Pipeline Tchad-Cameroun : les recettes de transit explosent en 2026
Le Cameroun a engrangé 12,2 milliards de francs CFA de droits de transit sur le pétrole tchadien transitant par son territoire au cours des quatre premiers mois de 2026. Selon les chiffres du Comité de pilotage et de suivi des pipelines (CPSP), cette somme représente une hausse de 1,2 milliard de FCFA par rapport à la même période en 2025, soit une progression de 11 %. Cette performance s’explique par le transport de 16,1 millions de barils de brut tchadien entre janvier et avril 2026.
Un axe stratégique pour l’économie tchadienne
Avec ses 1 080 kilomètres, le pipeline Tchad-Cameroun relie les gisements pétroliers du sud du Tchad au port d’exportation de Komé-Kribi, sur le littoral camerounais. Une nécessité absolue pour N’Djamena, privé d’accès direct à la mer. Depuis son inauguration au début des années 2000, sous l’égide d’un consortium dirigé initialement par ExxonMobil, cette infrastructure reste le seul moyen viable pour écouler la production pétrolière tchadienne vers les marchés mondiaux.
Pour le Cameroun, cette situation représente une source de revenus récurrents. Chaque baril traversant son sol génère un droit de transit de 1,321 dollar, reversé au Trésor public. Un mécanisme qui alimente significativement les recettes non fiscales de Yaoundé, dans un contexte où la production locale d’hydrocarbures recule progressivement.
Des droits de transit multipliés par trois en vingt ans
La redevance actuelle est le fruit d’une série de négociations entamées en 2013. Initialement fixée à 0,41 dollar par baril, elle était jugée insuffisante par les autorités camerounaises, compte tenu des risques environnementaux et logistiques encourus.
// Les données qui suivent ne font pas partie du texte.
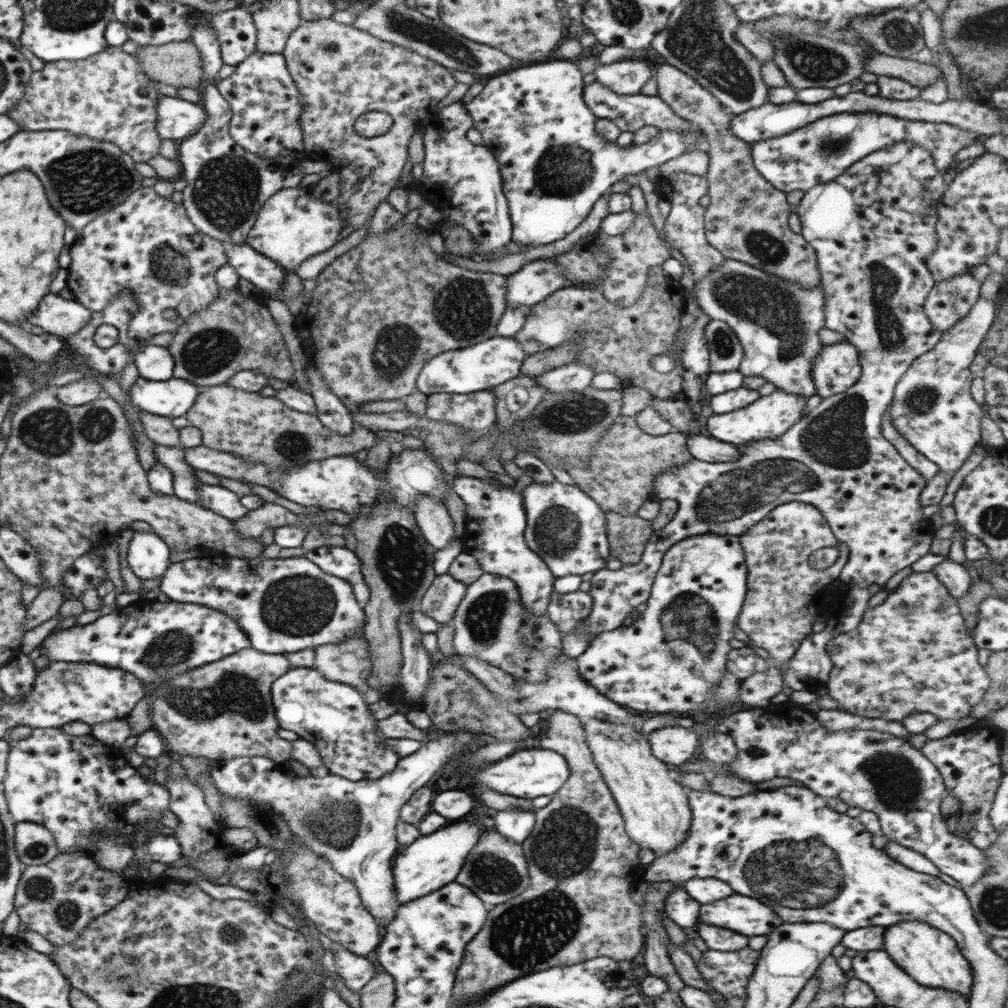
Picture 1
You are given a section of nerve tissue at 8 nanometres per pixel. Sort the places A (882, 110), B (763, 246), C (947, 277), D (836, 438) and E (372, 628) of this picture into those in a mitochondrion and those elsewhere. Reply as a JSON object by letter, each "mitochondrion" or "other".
{"A":"other","B":"mitochondrion","C":"other","D":"mitochondrion","E":"other"}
Sous leur pression, un mécanisme de révision quinquennale a été mis en place, avec deux ajustements en 2013 et 2018, portant la redevance à son niveau actuel.
En quinze ans, la rente unitaire a triplé, alignant progressivement le Cameroun sur les standards des autres corridors pétroliers africains, comme le système BTC en Asie centrale ou les accords similaires au sein du COTCO. Pourtant, la prochaine révision, prévue pour octobre 2023, n’a toujours pas abouti.
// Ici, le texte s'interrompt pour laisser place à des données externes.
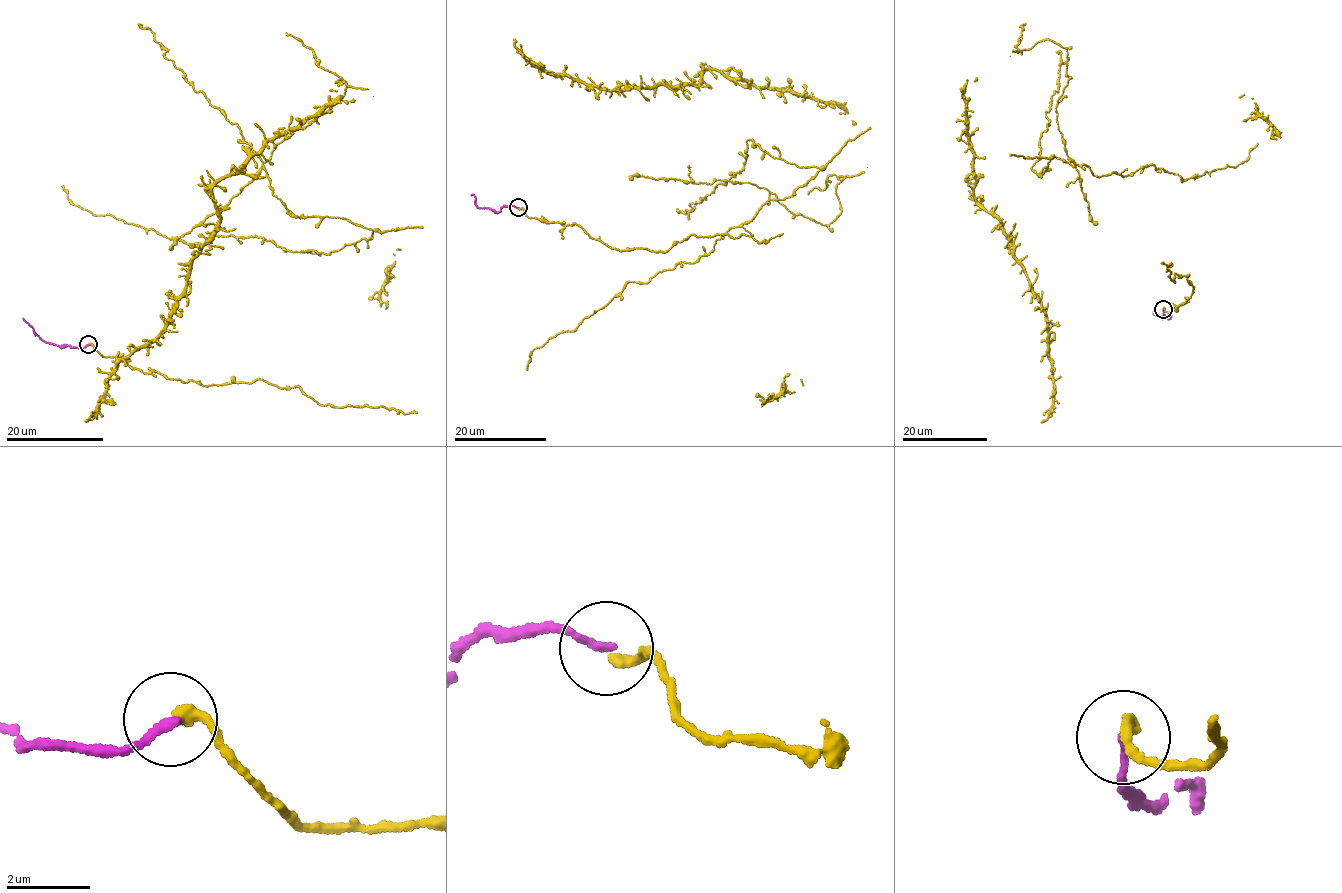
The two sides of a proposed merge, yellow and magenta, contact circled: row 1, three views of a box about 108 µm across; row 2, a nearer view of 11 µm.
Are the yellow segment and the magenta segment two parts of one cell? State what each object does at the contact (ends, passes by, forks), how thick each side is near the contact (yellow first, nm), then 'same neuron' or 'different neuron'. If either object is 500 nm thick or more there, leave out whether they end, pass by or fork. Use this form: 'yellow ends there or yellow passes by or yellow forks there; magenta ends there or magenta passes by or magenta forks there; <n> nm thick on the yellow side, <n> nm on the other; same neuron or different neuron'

Un dialogue tarifaire au point mort
Une hausse des droits de transit aurait dû entrer en vigueur le 1er octobre 2023, selon les accords passés entre les deux pays. Pourtant, plus de deux ans après, aucun communiqué officiel n’a été publié pour confirmer ces discussions ou acter une nouvelle revalorisation. Ce blocage suscite des interrogations, alors que Yaoundé multiplie les annonces sur l’optimisation de ses recettes pétrolières.
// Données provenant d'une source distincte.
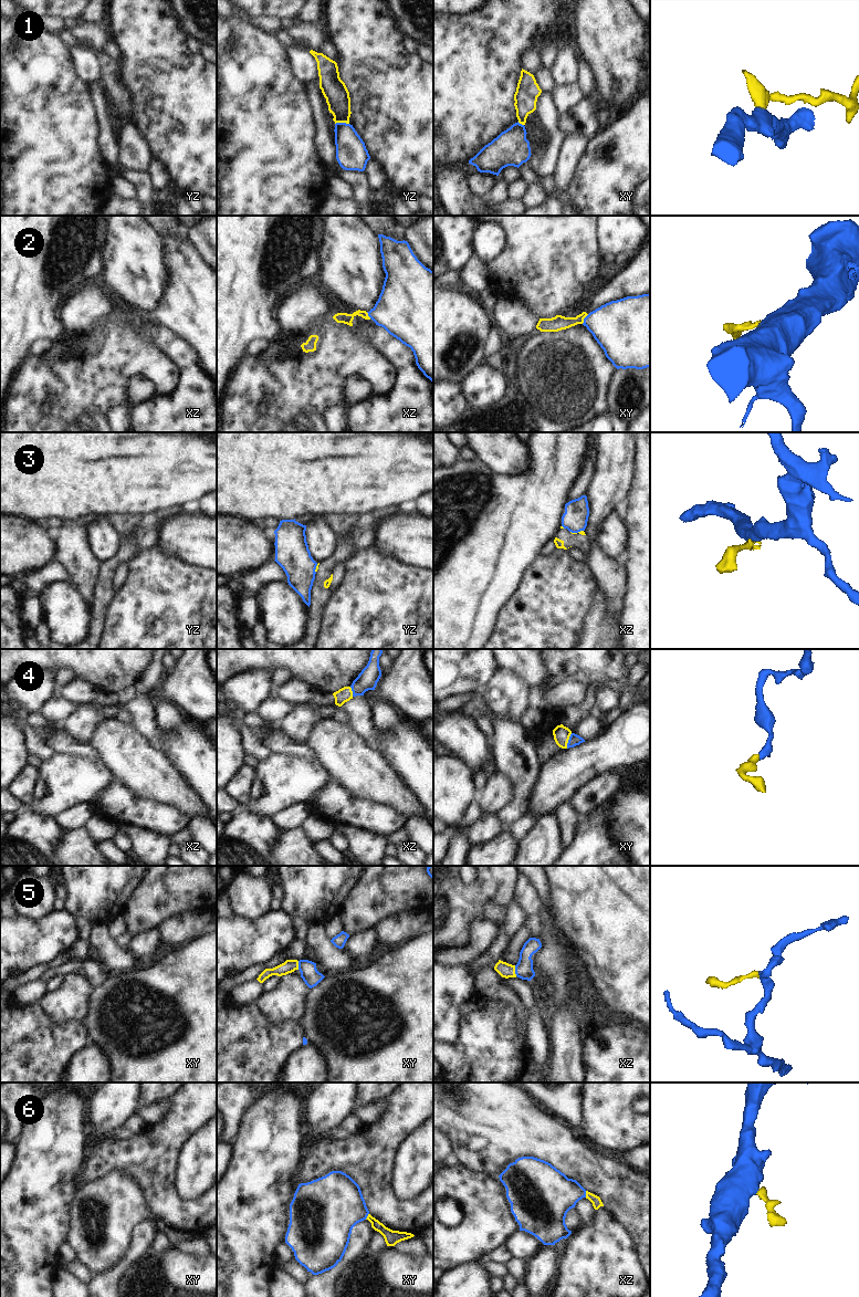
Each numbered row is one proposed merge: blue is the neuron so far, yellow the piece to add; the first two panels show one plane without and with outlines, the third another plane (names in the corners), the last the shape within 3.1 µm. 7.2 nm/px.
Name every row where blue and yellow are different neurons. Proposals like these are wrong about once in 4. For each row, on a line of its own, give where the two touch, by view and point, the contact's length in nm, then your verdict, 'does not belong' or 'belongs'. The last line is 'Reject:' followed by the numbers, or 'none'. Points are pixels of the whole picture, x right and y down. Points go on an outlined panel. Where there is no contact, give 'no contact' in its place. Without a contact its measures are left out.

Plusieurs facteurs expliquent cette stagnation. La transition politique au Tchad, post-Déby, ainsi que les tensions budgétaires à N’Djamena, limitent la marge de manœuvre des négociateurs. Par ailleurs, la production pétrolière tchadienne connaît des variations notables, incitant les opérateurs à privilégier une stabilité tarifaire pour préserver la rentabilité des champs en déclin. Du côté camerounais, l’enjeu est inverse : maximiser les revenus d’une infrastructure dont l’utilité à long terme reste incertaine.
Si la tendance des quatre premiers mois se confirme, les recettes annuelles pourraient dépasser 35 milliards de francs CFA en 2026. Un chiffre qui consolide la place du pipeline Tchad-Cameroun parmi les actifs stratégiques générateurs de devises pour Yaoundé, aux côtés des exportations de gaz de Kribi et des produits agricoles. Aucune information officielle n’a encore été rendue publique concernant l’issue des négociations en cours avec N’Djamena.